To-do item:
Rewrite the stretch of the records from the line containing "En esa forma, el" through the line containing "-Eres tú -dijo", replacing "begonias" with "helechos" and leaving everything else unchanged.

(Source texts of formatted documents)
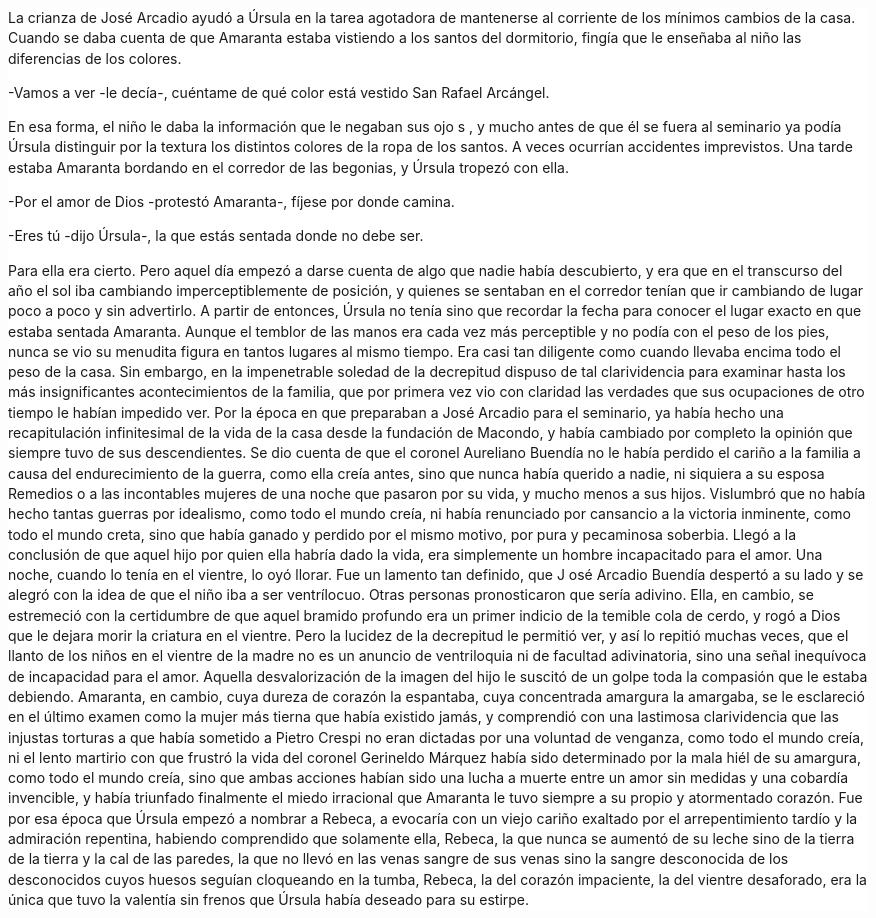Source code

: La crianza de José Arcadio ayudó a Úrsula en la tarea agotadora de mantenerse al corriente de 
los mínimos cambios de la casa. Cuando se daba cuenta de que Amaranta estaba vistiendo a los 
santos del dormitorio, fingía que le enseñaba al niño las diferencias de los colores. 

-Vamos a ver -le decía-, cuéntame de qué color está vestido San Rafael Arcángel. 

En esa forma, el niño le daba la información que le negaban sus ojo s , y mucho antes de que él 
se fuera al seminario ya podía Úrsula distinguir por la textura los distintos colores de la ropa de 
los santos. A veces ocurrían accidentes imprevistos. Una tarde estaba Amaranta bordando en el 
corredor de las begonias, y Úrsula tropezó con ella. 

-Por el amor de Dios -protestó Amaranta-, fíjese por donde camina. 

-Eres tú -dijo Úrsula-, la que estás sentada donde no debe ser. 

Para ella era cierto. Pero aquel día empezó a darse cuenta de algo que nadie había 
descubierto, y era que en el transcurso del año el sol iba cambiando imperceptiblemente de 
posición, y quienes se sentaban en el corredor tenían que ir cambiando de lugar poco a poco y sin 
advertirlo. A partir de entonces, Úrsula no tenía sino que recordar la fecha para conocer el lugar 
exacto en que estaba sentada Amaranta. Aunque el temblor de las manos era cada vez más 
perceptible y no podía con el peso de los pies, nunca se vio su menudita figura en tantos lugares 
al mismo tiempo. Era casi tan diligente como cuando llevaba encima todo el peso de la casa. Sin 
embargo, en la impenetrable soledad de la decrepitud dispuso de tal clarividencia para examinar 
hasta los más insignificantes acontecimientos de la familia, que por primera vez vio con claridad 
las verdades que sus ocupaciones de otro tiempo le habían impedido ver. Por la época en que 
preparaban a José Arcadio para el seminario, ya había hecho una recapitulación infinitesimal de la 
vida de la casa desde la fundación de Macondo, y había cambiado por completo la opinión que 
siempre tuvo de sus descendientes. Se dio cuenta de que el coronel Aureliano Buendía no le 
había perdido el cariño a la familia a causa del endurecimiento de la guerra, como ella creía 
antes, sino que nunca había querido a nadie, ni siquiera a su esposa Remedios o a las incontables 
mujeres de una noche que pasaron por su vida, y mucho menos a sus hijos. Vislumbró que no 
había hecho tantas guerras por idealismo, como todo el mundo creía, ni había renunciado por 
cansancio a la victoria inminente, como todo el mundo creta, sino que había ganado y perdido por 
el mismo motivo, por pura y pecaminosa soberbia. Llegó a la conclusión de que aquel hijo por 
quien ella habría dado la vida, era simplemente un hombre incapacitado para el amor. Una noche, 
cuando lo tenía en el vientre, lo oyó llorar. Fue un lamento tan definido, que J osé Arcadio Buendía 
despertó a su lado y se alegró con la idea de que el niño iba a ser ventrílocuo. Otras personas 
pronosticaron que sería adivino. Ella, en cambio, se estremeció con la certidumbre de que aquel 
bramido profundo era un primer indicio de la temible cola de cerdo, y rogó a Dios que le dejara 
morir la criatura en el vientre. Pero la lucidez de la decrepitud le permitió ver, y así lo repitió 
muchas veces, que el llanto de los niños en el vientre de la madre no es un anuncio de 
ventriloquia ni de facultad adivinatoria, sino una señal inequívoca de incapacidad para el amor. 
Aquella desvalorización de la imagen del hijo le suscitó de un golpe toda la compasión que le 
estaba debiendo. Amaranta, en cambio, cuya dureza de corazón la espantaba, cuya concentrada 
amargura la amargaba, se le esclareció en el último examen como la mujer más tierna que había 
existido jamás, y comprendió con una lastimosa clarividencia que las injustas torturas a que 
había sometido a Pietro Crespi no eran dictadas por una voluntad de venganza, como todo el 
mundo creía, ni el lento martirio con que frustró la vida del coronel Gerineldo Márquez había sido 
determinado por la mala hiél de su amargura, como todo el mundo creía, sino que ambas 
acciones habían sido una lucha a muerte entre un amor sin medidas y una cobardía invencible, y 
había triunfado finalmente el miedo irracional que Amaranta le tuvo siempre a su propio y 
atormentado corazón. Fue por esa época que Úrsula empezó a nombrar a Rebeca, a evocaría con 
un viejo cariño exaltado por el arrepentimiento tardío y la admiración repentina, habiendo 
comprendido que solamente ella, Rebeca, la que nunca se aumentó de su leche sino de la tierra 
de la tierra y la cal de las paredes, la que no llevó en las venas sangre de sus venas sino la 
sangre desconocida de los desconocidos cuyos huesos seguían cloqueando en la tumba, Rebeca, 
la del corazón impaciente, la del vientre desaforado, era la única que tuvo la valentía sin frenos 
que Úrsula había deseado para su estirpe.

Answer to the problem:
En esa forma, el niño le daba la información que le negaban sus ojo s , y mucho antes de que él 
se fuera al seminario ya podía Úrsula distinguir por la textura los distintos colores de la ropa de 
los santos. A veces ocurrían accidentes imprevistos. Una tarde estaba Amaranta bordando en el 
corredor de las helechos, y Úrsula tropezó con ella. 

-Por el amor de Dios -protestó Amaranta-, fíjese por donde camina. 

-Eres tú -dijo Úrsula-, la que estás sentada donde no debe ser. 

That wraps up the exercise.